O.C.G.A. §19-6-15 // Child Support Guidelines
The child support guidelines are revised, effective July 1, 2019, by removing the language that imputes income based on a 40 hour work week at minimum wage. Instead, if necessary, the Court should consider the factors included in Subsection (f)(4)(a) to impute income. Additionally, benefits under Title IV-B or IV-E of the Social Security Act and state funded adoption assistance are excluded from gross income. See House Bill 381 for all revisions.
O.C.G.A. §19-7-5(e) and (f) // Protecting Military Children Act
Child welfare agencies shall make efforts to determine whether the parent or guardian of a child subject of abuse allegations is on active duty in the United States armed forces. If so, the agency shall notify the military family advocacy program of the allegations.
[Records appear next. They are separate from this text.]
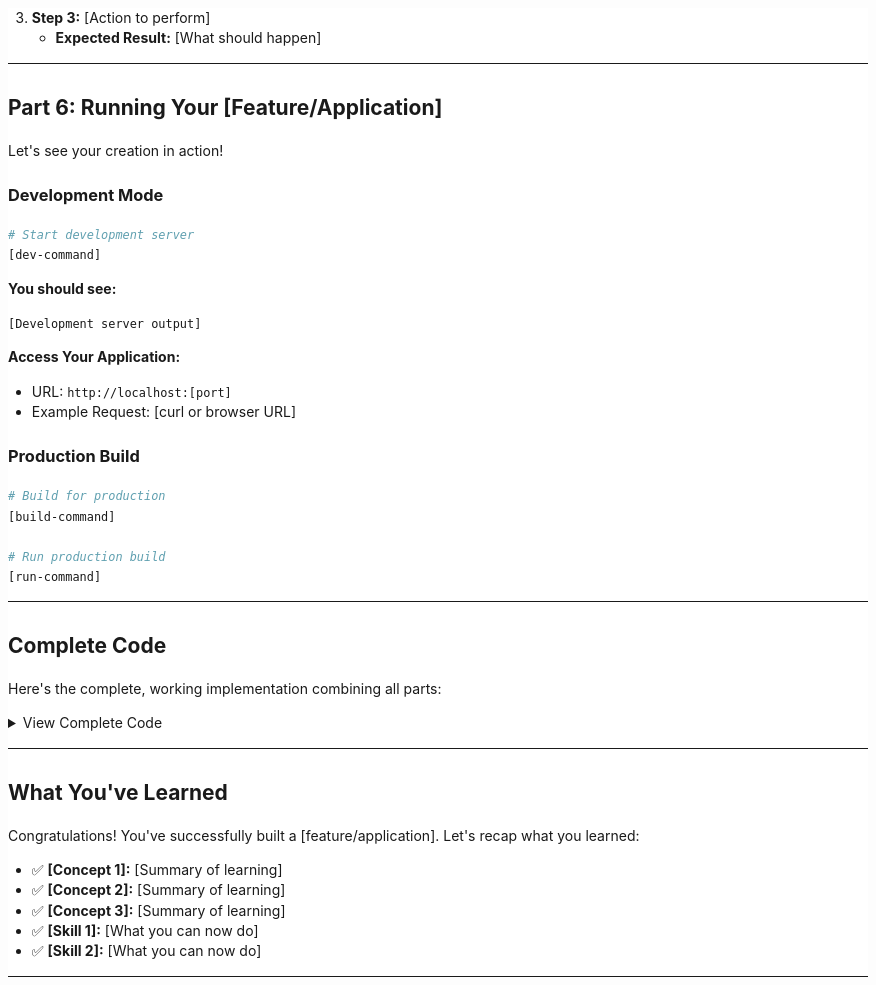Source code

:3. **Step 3:** [Action to perform]
   - **Expected Result:** [What should happen]

---

## Part 6: Running Your [Feature/Application]

Let's see your creation in action!

### Development Mode

```bash
# Start development server
[dev-command]
```

**You should see:**
```
[Development server output]
```

**Access Your Application:**
- URL: `http://localhost:[port]`
- Example Request: [curl or browser URL]

### Production Build

```bash
# Build for production
[build-command]

# Run production build
[run-command]
```

---

## Complete Code

Here's the complete, working implementation combining all parts:

<details><summary>View Complete Code</summary></details>

---

## What You've Learned

Congratulations! You've successfully built a [feature/application]. Let's recap what you learned:

- ✅ **[Concept 1]:** [Summary of learning]
- ✅ **[Concept 2]:** [Summary of learning]
- ✅ **[Concept 3]:** [Summary of learning]
- ✅ **[Skill 1]:** [What you can now do]
- ✅ **[Skill 2]:** [What you can now do]

---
Effective July 1, 2019. See House Bill 64, as passed.
O.C.G.A. §§19-3-2 and 19-3-30.1 // Minimum Age for Marriage Changed from 16 Years to 17 Years
A minor child must be 17 years of age and emancipated, and must complete a pre-marital education course before a he/she can obtain a license to marry. Effective July 1, 2019. See House Bill 228, as passed.
Family Law Related Cases Released in May 2019:
In the Interest of A.B., et al., children, Case No. A19A0147, Georgia Court of Appeals, May 15, 2019.
In the Interest of K.B., Case No. A19A0148, Georgia Court of Appeals, May 15, 2019.
A dependency order must contain sufficient findings of fact, and separate conclusions of law, in accordance with O.C.G.A. §9-11-52(a). Also, a party to a dependency proceeding has the right to an attorney, but must use reasonable diligence in timely obtaining chosen retained counsel.